Le symbolique en psychanalyse

En psychanalyse, le symbolique désigne une fonction complexe et latente qui embrasse toute l'activité humaine. Elle comporte une part consciente et une part inconsciente, qui est attachée à la fonction du langage et plus spécialement à celle du signifiant.
Le symbolique fait de l'homme un animal fondamentalement régi, subverti par le langage, lequel détermine les formes de son lien social et plus essentiellement de ses choix sexués. On parle préférentiellement d'un ordre symbolique au sens où la psychanalyse a très tôt reconnu sa primauté, d'une part, dans la mise en oeuvre du jeu des signifiants qui conditionnent le symptôme, et d'autre part, comme étant le véritable ressort du complexe d'œdipe, qui porte ses conséquences dans la vie affective. Enfin, son principe a été reconnu comme organisant de façon sous-jacente les formes prévalentes de l'imaginaire.

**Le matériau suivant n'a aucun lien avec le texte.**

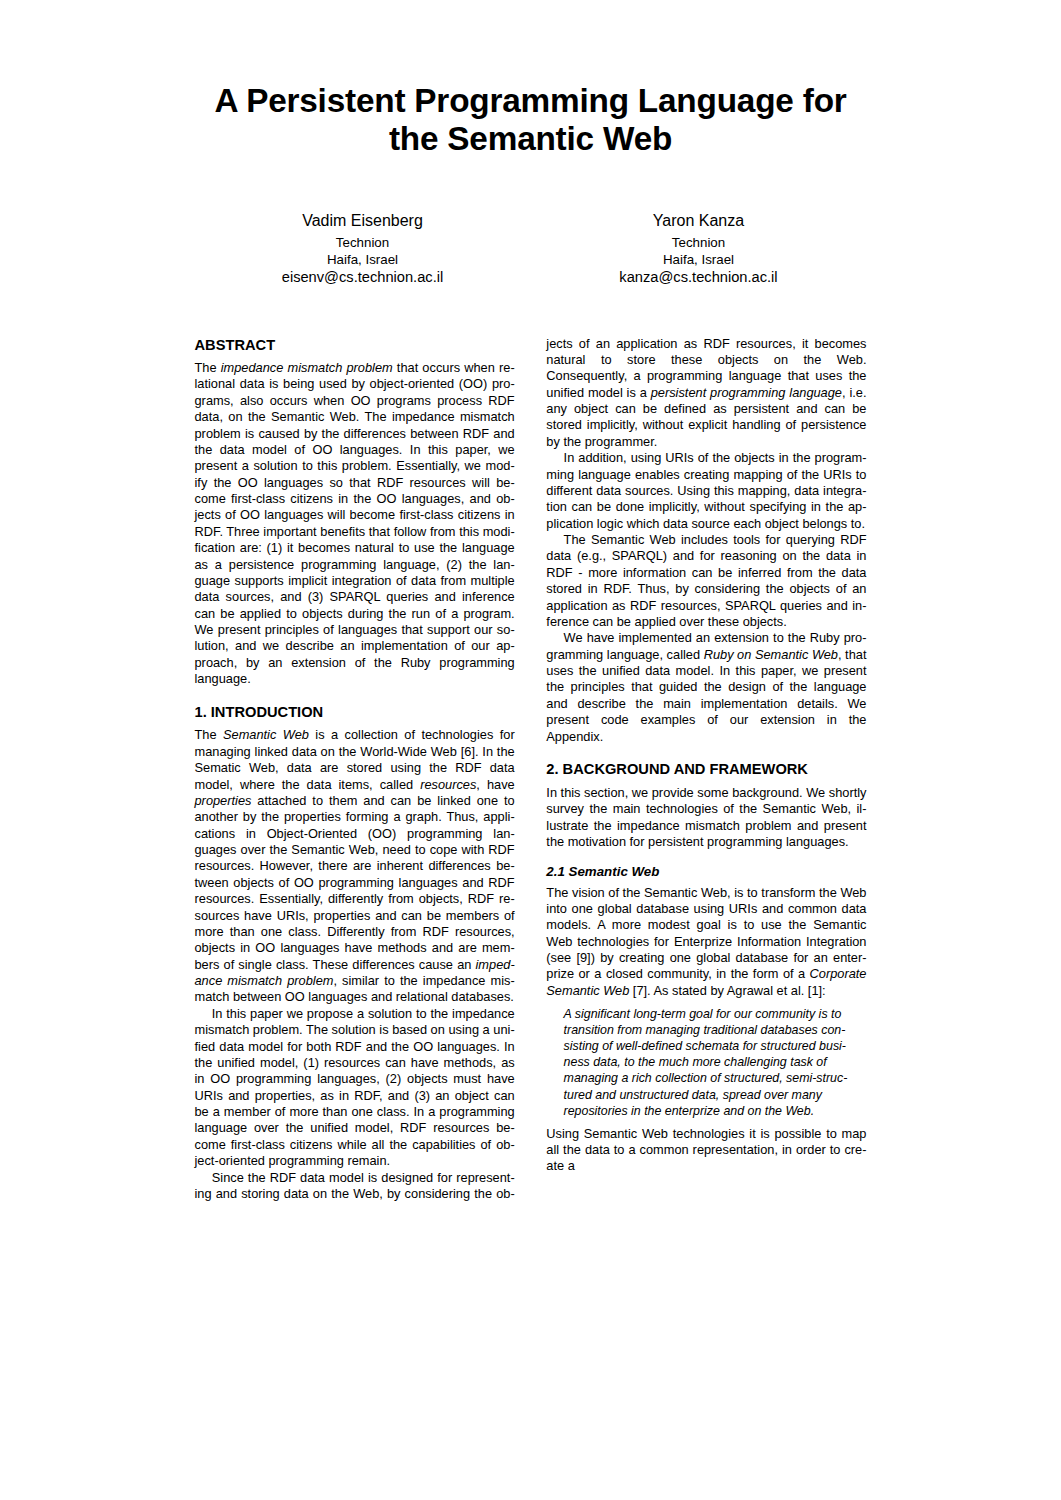A Persistent Programming Language for the Semantic Web
Vadim Eisenberg
Technion
Haifa, Israel
eisenv@cs.technion.ac.il
Yaron Kanza
Technion
Haifa, Israel
kanza@cs.technion.ac.il
ABSTRACT
The impedance mismatch problem that occurs when relational data is being used by object-oriented (OO) programs, also occurs when OO programs process RDF data, on the Semantic Web. The impedance mismatch problem is caused by the differences between RDF and the data model of OO languages. In this paper, we present a solution to this problem. Essentially, we modify the OO languages so that RDF resources will become first-class citizens in the OO languages, and objects of OO languages will become first-class citizens in RDF. Three important benefits that follow from this modification are: (1) it becomes natural to use the language as a persistence programming language, (2) the language supports implicit integration of data from multiple data sources, and (3) SPARQL queries and inference can be applied to objects during the run of a program. We present principles of languages that support our solution, and we describe an implementation of our approach, by an extension of the Ruby programming language.
1. INTRODUCTION
The Semantic Web is a collection of technologies for managing linked data on the World-Wide Web [6]. In the Sematic Web, data are stored using the RDF data model, where the data items, called resources, have properties attached to them and can be linked one to another by the properties forming a graph. Thus, applications in Object-Oriented (OO) programming languages over the Semantic Web, need to cope with RDF resources. However, there are inherent differences between objects of OO programming languages and RDF resources. Essentially, differently from objects, RDF resources have URIs, properties and can be members of more than one class. Differently from RDF resources, objects in OO languages have methods and are members of single class. These differences cause an impedance mismatch problem, similar to the impedance mismatch between OO languages and relational databases.
In this paper we propose a solution to the impedance mismatch problem. The solution is based on using a unified data model for both RDF and the OO languages. In the unified model, (1) resources can have methods, as in OO programming languages, (2) objects must have URIs and properties, as in RDF, and (3) an object can be a member of more than one class. In a programming language over the unified model, RDF resources become first-class citizens while all the capabilities of object-oriented programming remain.
Since the RDF data model is designed for representing and storing data on the Web, by considering the objects of an application as RDF resources, it becomes natural to store these objects on the Web. Consequently, a programming language that uses the unified model is a persistent programming language, i.e. any object can be defined as persistent and can be stored implicitly, without explicit handling of persistence by the programmer.
In addition, using URIs of the objects in the programming language enables creating mapping of the URIs to different data sources. Using this mapping, data integration can be done implicitly, without specifying in the application logic which data source each object belongs to.
The Semantic Web includes tools for querying RDF data (e.g., SPARQL) and for reasoning on the data in RDF - more information can be inferred from the data stored in RDF. Thus, by considering the objects of an application as RDF resources, SPARQL queries and inference can be applied over these objects.
We have implemented an extension to the Ruby programming language, called Ruby on Semantic Web, that uses the unified data model. In this paper, we present the principles that guided the design of the language and describe the main implementation details. We present code examples of our extension in the Appendix.
2. BACKGROUND AND FRAMEWORK
In this section, we provide some background. We shortly survey the main technologies of the Semantic Web, illustrate the impedance mismatch problem and present the motivation for persistent programming languages.
2.1 Semantic Web
The vision of the Semantic Web, is to transform the Web into one global database using URIs and common data models. A more modest goal is to use the Semantic Web technologies for Enterprize Information Integration (see [9]) by creating one global database for an enterprize or a closed community, in the form of a Corporate Semantic Web [7]. As stated by Agrawal et al. [1]:
A significant long-term goal for our community is to transition from managing traditional databases consisting of well-defined schemata for structured business data, to the much more challenging task of managing a rich collection of structured, semi-structured and unstructured data, spread over many repositories in the enterprize and on the Web.
Using Semantic Web technologies it is possible to map all the data to a common representation, in order to create a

Le caractère universel du symbolique

Le fait symbolique remonte à la plus haute mémoire de la relation de l'homme au langage et est attesté par les monuments les plus somptueux laissés par le temps comme par les manifestations les plus humbles et primitives de groupes sociaux (les stèles, les tertres, les tumulus, les tombeaux, les gravures murales, les signes marqués dans la pierre, les premières écritures, etc...), lesquels témoignent de la relation universelle et première de l'homme au signifiant et donc de sa reconnaissance comme être de langage. Car, sans lui, point de traces intentionnelles et symboliques concevables du passage de l'homme.
L'ethnographie des sociétés dites primitives a, par ailleurs, montré qu'un ordre symbolique (par exemple, la loi de l'exogamie) réglait dans le cadre des liens de parenté la circulation des biens, des animaux, des femmes. Cet ordre opère autant de façon contraignante dans sa forme qu'inconsciente dans sa structure et, par-delà l'échange de dons, les pactes d'alliance, la prescription de sacrifices, les rituels religieux, les prohibitions, etc..., suppose en dernière instance des lois de la parole au fondement de ces systèmes, dont l'anthropologie structurale a révélé le caractère universel de pur formalisme logique.
Par conséquent, l'ordre symbolique, en tant que structure inconsciente, est à distinguer dudit symbolisme, habituellement attaché à un objet déterminé (les clés d'une cité, l'épée seigneuriale, le drapeau d'une nation, etc...), lequel, s'il peut s'inscrire dans cet ordre, reste un élément distinct qui ne le représente pas en tant que structure.


Le manque symbolique

Au sens de la psychanalyse, par définition, est symbolique ce qui manque à sa place. Plus généralement, désignant ce qui fait défaut ou ce qui a été perdu, non seulement le symbolique inscrit dans l'expérience humaine la plus commune la fonction du manque, mais cette rencontre contingente avec la perte implique son intégration nécessaire sur un mode structural. Dès l'origine, ce manque reçoit une signification proprement humaine par l'instauration d'une corrélation entre ce manque et le signifiant qui le symbolise, pour y laisser sa marque indélébile dans la parole et éterniser le désir dans sa dimension d'irréductibilité.
La complexité comme le caractère essentiel de cette opération exigent une explication à plusieurs niveaux.
Dès sa venue au monde, le petit de l'homme est plongé dans un bain de langage qui lui préexiste et dont il aura à supporter la structure dans son ensemble comme discours de l'Autre. Ce discours est déjà connoté de ses points forts où s'expriment demande et désir de l'Autre à son endroit, discours dans lequel il occupe primordialement la place d'objet. Mais d'occuper primitivement cette place d'objet éclaire ce fait essentiel qu'au travers de l'expérience de détresse physiologique en rapport avec les besoins vitaux, c'est néanmoins d'abord à partir d'un manque-à-être qu'est lancé l'appel à l'autre secourable. Dès lors, la réponse de l'autre se dédouble sur deux registres: apporter la possibilité d'une satisfaction d'un besoin, sans pour autant être capable de combler ce manque-à-être au regard duquel est attendue une preuve d'amour. Ainsi, le signifiant de la demande première joue sans cesse sur cette équivoque pour porter ses conséquences au-delà des frontières de l'enfance et aménager au discours de l'Autre inconscient sa place symbolique. Car toute parole va désormais comporter une dimension où, au-delà de ce qu'elle va signifier, est visé quelque chose d'autre qui, par essence n'étant pas articulable dans la demande, désigne dans la parole cette part originellement refoulée.
L'Autre se cerne comme lieu, censé détenir les clés de toutes les significations inaccessibles à l'individu, et confère à la parole sa portée symbolique, ainsi qu'à l'Autre son obscure autorité.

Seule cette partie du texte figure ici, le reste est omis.